Candidates Should Not Accept Foreign Opposition Research, 3 in 5 Voters Say

Republicans most likely to say campaigns should take the information

President Donald Trump said last week that "he'd want to hear it" if a foreign government offered information on a political rival. (Mark Wilson/Getty Images)
  • 75% of Democrats and 49% of Republicans say candidates should not accept information on their opponents from a foreign government.

  • President Donald Trump said last week he’d “want to hear it” if foreigners had dirt on his political rivals.

Days after President Donald Trump said he would probably accept information on Democratic presidential candidates offered by foreign governments, a new Morning Consult/Politico poll finds most voters are not on board with candidates’ participating in that type of political interference.

In the June 14-16 survey of 1,992 registered voters, 61 percent said political candidates should not accept information on their political opponents if offered up to them by a foreign government, including 3 in 4 Democrats and 49 percent of Republicans.

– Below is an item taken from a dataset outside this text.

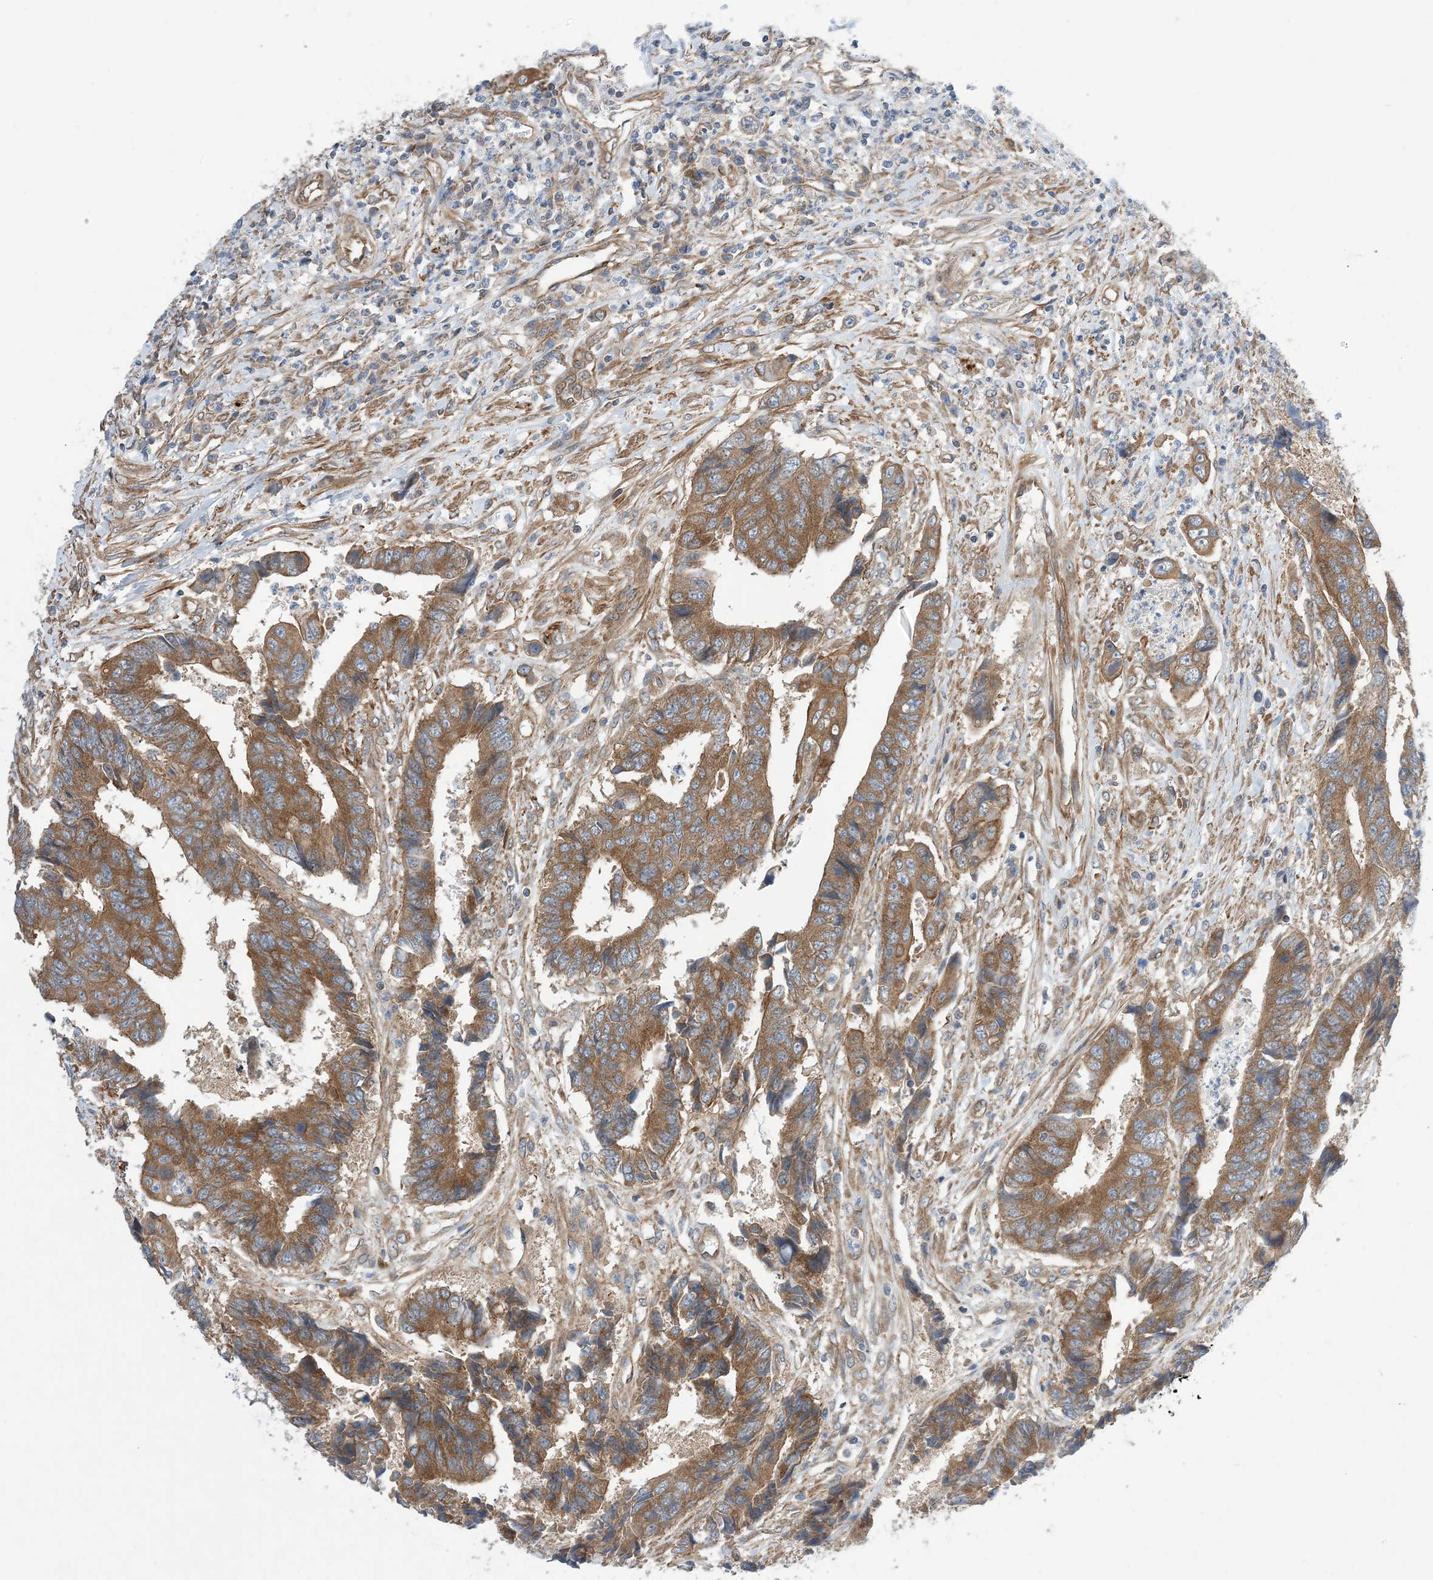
{"staining": {"intensity": "moderate", "quantity": ">75%", "location": "cytoplasmic/membranous"}, "tissue": "colorectal cancer", "cell_type": "Tumor cells", "image_type": "cancer", "snomed": [{"axis": "morphology", "description": "Adenocarcinoma, NOS"}, {"axis": "topography", "description": "Rectum"}], "caption": "The histopathology image shows immunohistochemical staining of adenocarcinoma (colorectal). There is moderate cytoplasmic/membranous staining is identified in about >75% of tumor cells. (brown staining indicates protein expression, while blue staining denotes nuclei).", "gene": "EHBP1", "patient": {"sex": "male", "age": 84}}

Two in 10 voters said opposition research from foreign entities should be fair game, including nearly a third (31 percent) of Republicans and 12 percent of Democrats.

The issue of foreign information was a centerpiece in former special counsel Robert Mueller’s investigation into Russian meddling in the 2016 election. His report probed Russia’s hacking of Democratic National Committee emails and a June 2016 meeting with Donald Trump Jr. at Trump Tower in New York City and a Russian lawyer who had promised dirt on Democrat Hillary Clinton.

The issue resurfaced last week when Trump said in an interview that partially aired on June 13 that he thought he’d “want to hear it” if a foreign government such as Russia or China offered up information about other candidates. Asked if he would listen or hand it over to the Federal Bureau of Investigation, Trump told ABC News’ George Stephanopoulos, “I think maybe you do both.”

Twenty-six percent of voters — including 18 percent of Republicans and 38 percent of Democrats — said they’d heard a lot about Trump’s comments before the poll. Once told about his remarks, voter views were unchanged outside the poll’s 2-percentage-point margin of error.

While federal law bars candidates from accepting “a contribution or donation of money or other thing of value” from foreign nationals, Democrats on Capitol Hill want to go a step further.

Last week, Virginia Sen. Mark Warner, the top Democrat on the Senate Intelligence Committee, sought to bring up legislation that would require candidates to report attempts by foreign entities to share information with campaigns, but he was blocked by Senate Republicans. And Rep. Tom Malinowski (D-N.J.) introduced his own legislation in the House targeting information obtained by candidates from a foreign entity.